Input data: Begin

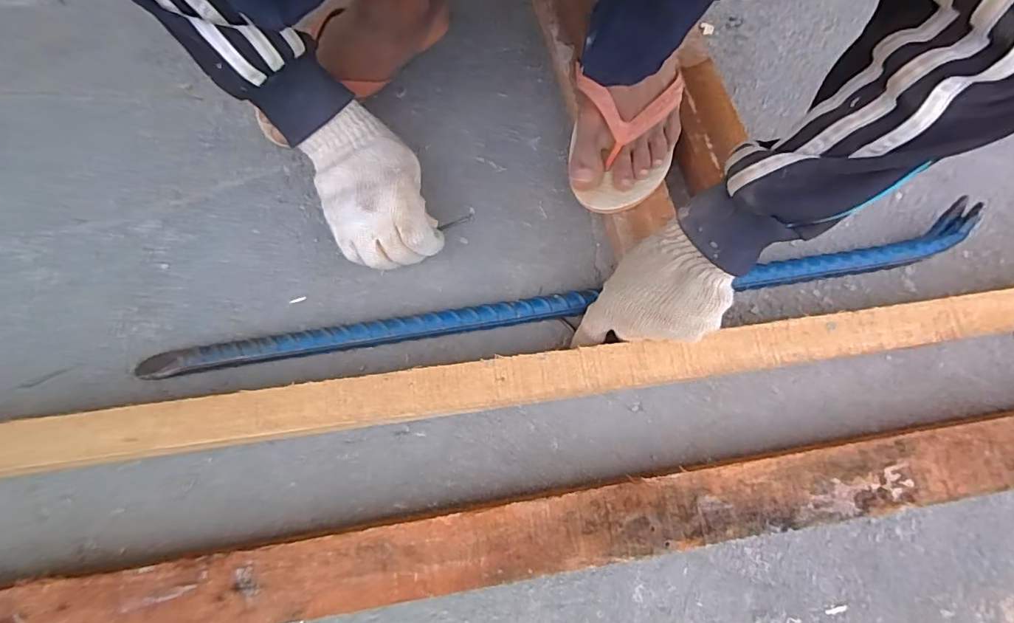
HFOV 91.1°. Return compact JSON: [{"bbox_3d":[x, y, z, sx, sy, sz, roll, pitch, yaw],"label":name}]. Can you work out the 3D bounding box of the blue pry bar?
[{"bbox_3d":[0.053,-0.009,0.441,0.727,0.033,0.034,-10,75,-3],"label":"blue pry bar"}]

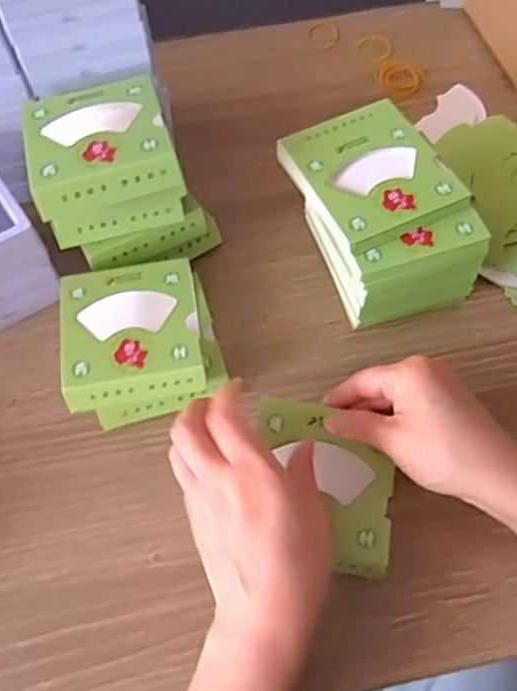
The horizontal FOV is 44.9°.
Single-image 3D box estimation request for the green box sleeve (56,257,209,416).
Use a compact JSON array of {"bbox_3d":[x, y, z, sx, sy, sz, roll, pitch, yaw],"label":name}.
[{"bbox_3d":[-0.085,-0.010,0.422,0.090,0.018,0.096,-8,61,-4],"label":"green box sleeve"}]

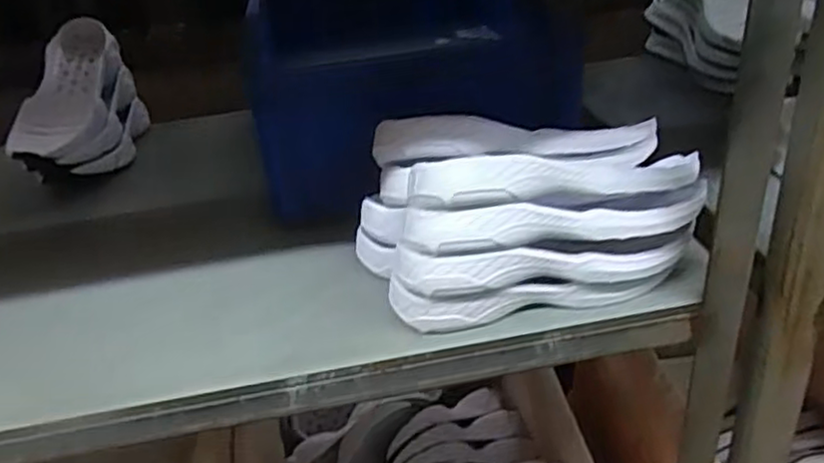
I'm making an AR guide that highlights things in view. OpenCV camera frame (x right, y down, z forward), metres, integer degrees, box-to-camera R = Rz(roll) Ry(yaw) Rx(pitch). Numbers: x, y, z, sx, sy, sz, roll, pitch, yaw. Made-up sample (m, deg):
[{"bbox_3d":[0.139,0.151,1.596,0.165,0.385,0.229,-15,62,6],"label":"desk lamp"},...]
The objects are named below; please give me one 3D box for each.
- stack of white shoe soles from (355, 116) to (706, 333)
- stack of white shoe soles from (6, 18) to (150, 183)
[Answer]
[{"bbox_3d":[0.099,-0.013,0.608,0.293,0.137,0.134,-4,29,-2],"label":"stack of white shoe soles"},{"bbox_3d":[-0.459,-0.167,0.958,0.133,0.167,0.229,-7,29,-6],"label":"stack of white shoe soles"}]

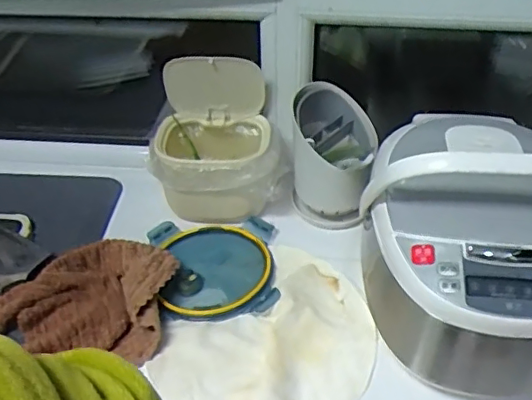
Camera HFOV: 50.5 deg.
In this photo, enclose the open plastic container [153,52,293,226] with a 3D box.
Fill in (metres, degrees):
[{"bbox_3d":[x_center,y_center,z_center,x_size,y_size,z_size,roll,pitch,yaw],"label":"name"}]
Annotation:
[{"bbox_3d":[-0.070,-0.079,0.797,0.189,0.207,0.123,2,41,4],"label":"open plastic container"}]

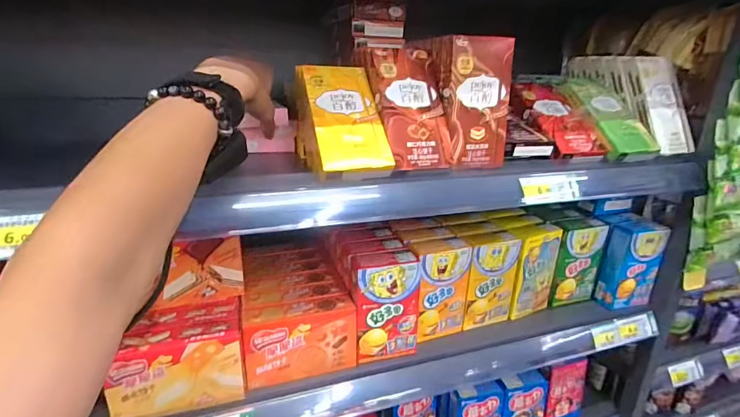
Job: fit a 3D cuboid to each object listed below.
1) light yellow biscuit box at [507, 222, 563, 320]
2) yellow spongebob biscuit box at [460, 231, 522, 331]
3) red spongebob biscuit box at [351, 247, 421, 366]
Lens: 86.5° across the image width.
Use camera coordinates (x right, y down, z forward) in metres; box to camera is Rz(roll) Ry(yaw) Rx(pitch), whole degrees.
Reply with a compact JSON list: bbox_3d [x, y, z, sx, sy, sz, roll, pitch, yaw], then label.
[{"bbox_3d":[0.275,0.104,0.674,0.100,0.151,0.042,-11,23,-31],"label":"light yellow biscuit box"},{"bbox_3d":[0.189,0.115,0.636,0.093,0.150,0.032,-6,21,-21],"label":"yellow spongebob biscuit box"},{"bbox_3d":[0.020,0.137,0.555,0.093,0.148,0.039,-3,20,-14],"label":"red spongebob biscuit box"}]

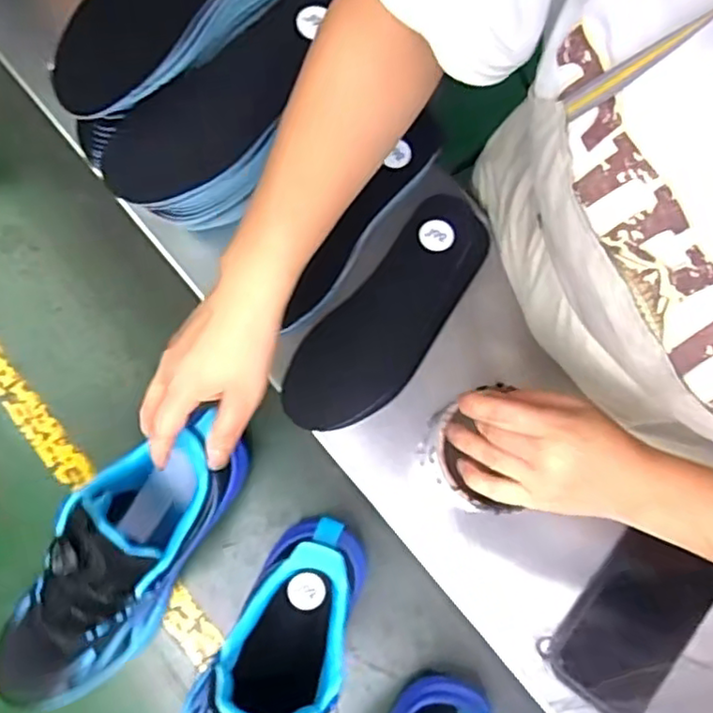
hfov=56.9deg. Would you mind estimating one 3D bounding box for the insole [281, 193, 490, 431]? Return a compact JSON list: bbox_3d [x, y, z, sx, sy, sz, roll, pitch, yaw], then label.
[{"bbox_3d":[0.030,-0.033,0.546,0.080,0.013,0.225,39,82,7],"label":"insole"}]

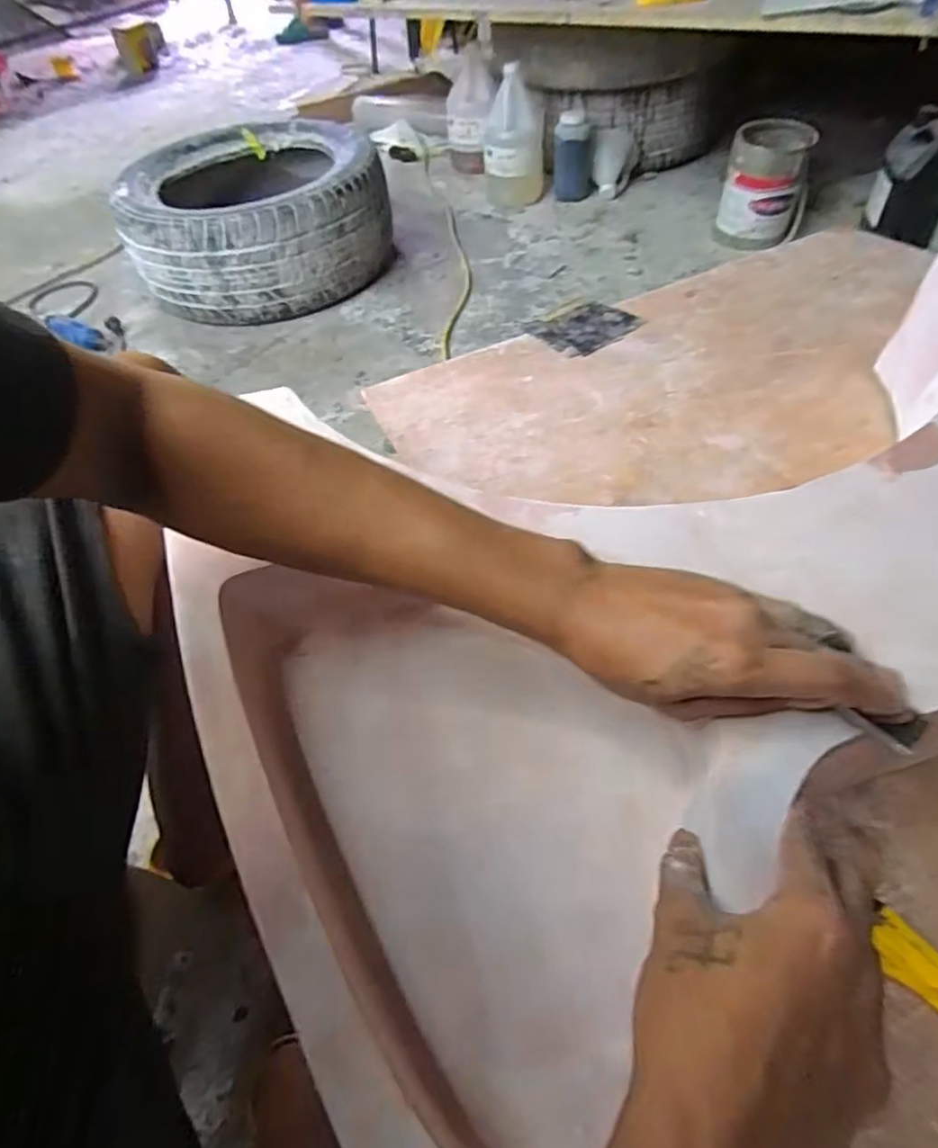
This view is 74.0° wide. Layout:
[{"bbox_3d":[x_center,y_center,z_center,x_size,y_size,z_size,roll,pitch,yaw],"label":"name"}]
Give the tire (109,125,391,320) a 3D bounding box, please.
[{"bbox_3d":[-0.465,-0.808,1.433,0.536,0.229,0.525,-11,52,-4],"label":"tire"}]

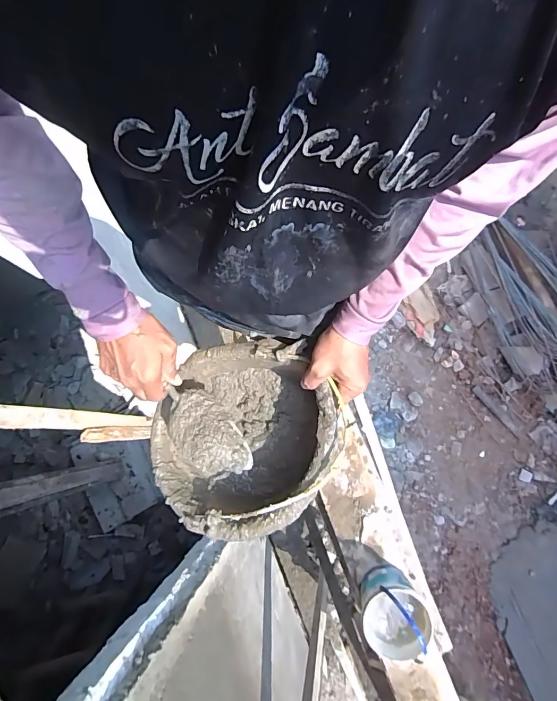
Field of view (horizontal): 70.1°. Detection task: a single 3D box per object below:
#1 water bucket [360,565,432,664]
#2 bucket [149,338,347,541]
[{"bbox_3d":[0.325,0.748,1.107,0.189,0.243,0.185,-1,80,3],"label":"water bucket"},{"bbox_3d":[-0.054,0.119,0.612,0.286,0.180,0.286,-1,85,12],"label":"bucket"}]

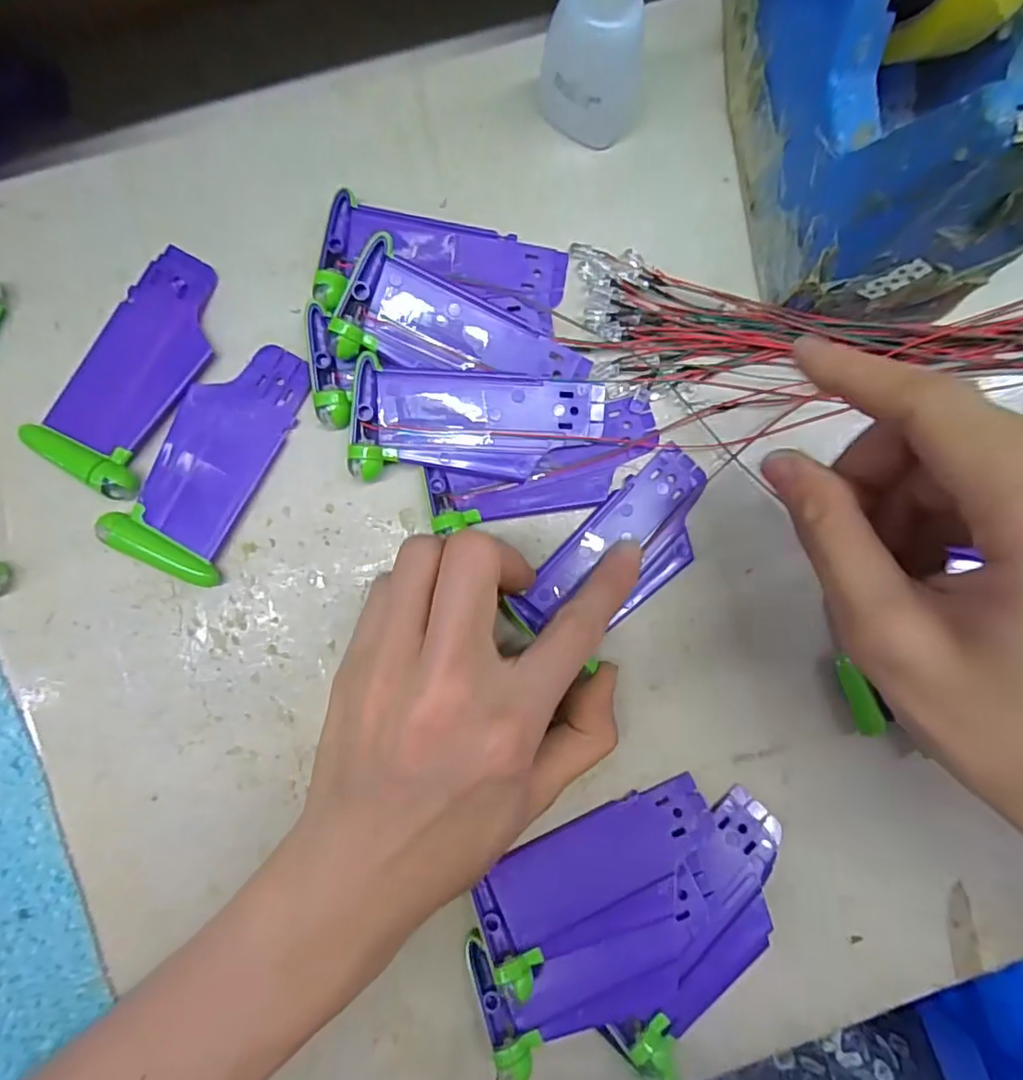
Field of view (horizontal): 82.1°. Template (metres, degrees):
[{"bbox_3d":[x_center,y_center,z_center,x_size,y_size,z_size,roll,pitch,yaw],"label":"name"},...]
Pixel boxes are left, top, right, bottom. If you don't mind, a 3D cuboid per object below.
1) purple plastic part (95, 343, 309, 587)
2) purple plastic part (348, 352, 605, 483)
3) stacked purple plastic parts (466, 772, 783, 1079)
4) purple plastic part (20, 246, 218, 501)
[{"bbox_3d":[-0.108,-0.031,0.214,0.038,0.007,0.089,27,87,-2],"label":"purple plastic part"},{"bbox_3d":[-0.012,-0.041,0.217,0.089,0.010,0.042,6,88,-2],"label":"purple plastic part"},{"bbox_3d":[0.044,0.136,0.206,0.116,0.023,0.072,-25,90,-3],"label":"stacked purple plastic parts"},{"bbox_3d":[-0.136,-0.063,0.212,0.040,0.008,0.089,29,87,-1],"label":"purple plastic part"}]

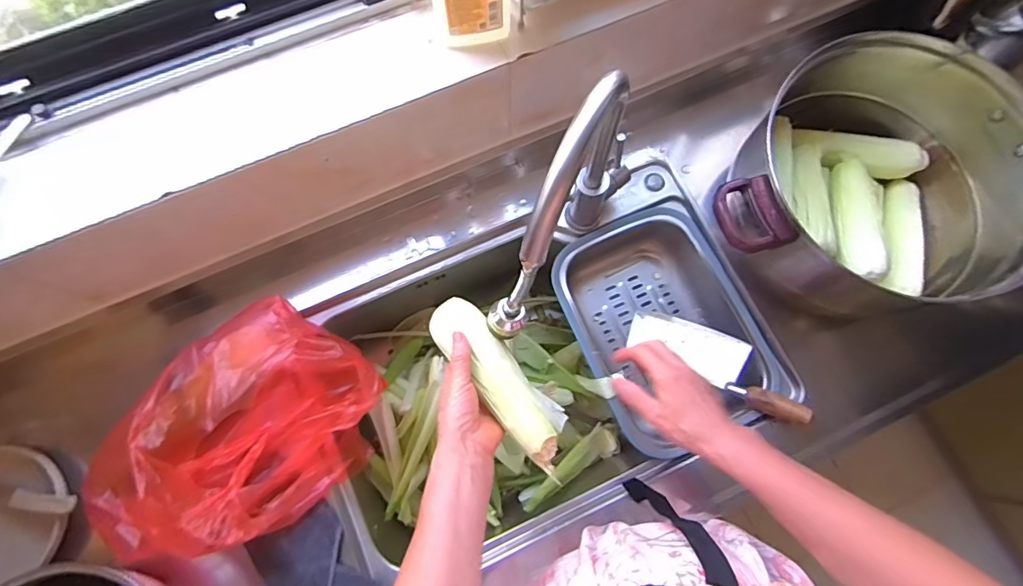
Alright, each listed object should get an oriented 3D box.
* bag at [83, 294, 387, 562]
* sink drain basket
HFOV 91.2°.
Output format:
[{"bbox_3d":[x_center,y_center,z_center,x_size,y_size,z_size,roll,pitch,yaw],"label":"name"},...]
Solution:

Input data: End

> Task goal
Reproduce the lines above starting at the one with "1) light yellow" and ending at the one with "3) stacked purple", both included, exactly and with no pictures.

> Response area
1) light yellow biscuit box at [507, 222, 563, 320]
2) yellow spongebob biscuit box at [460, 231, 522, 331]
3) red spongebob biscuit box at [351, 247, 421, 366]
Lens: 86.5° across the image width.
Use camera coordinates (x right, y down, z forward) in metres; box to camera is Rz(roll) Ry(yaw) Rx(pitch), whole degrees.
Reply with a compact JSON list: bbox_3d [x, y, z, sx, sy, sz, roll, pitch, yaw], then label.
[{"bbox_3d":[0.275,0.104,0.674,0.100,0.151,0.042,-11,23,-31],"label":"light yellow biscuit box"},{"bbox_3d":[0.189,0.115,0.636,0.093,0.150,0.032,-6,21,-21],"label":"yellow spongebob biscuit box"},{"bbox_3d":[0.020,0.137,0.555,0.093,0.148,0.039,-3,20,-14],"label":"red spongebob biscuit box"}]

hfov=56.9deg. Would you mind estimating one 3D bounding box for the insole [281, 193, 490, 431]? Return a compact JSON list: bbox_3d [x, y, z, sx, sy, sz, roll, pitch, yaw], then label.
[{"bbox_3d":[0.030,-0.033,0.546,0.080,0.013,0.225,39,82,7],"label":"insole"}]

This view is 74.0° wide. Layout:
[{"bbox_3d":[x_center,y_center,z_center,x_size,y_size,z_size,roll,pitch,yaw],"label":"name"}]
Give the tire (109,125,391,320) a 3D bounding box, please.
[{"bbox_3d":[-0.465,-0.808,1.433,0.536,0.229,0.525,-11,52,-4],"label":"tire"}]

Field of view (horizontal): 70.1°. Detection task: a single 3D box per object below:
#1 water bucket [360,565,432,664]
#2 bucket [149,338,347,541]
[{"bbox_3d":[0.325,0.748,1.107,0.189,0.243,0.185,-1,80,3],"label":"water bucket"},{"bbox_3d":[-0.054,0.119,0.612,0.286,0.180,0.286,-1,85,12],"label":"bucket"}]

Field of view (horizontal): 82.1°. Template (metres, degrees):
[{"bbox_3d":[x_center,y_center,z_center,x_size,y_size,z_size,roll,pitch,yaw],"label":"name"},...]
Pixel boxes are left, top, right, bottom. If you don't mind, a 3D cuboid per object below.
1) purple plastic part (95, 343, 309, 587)
2) purple plastic part (348, 352, 605, 483)
3) stacked purple plastic parts (466, 772, 783, 1079)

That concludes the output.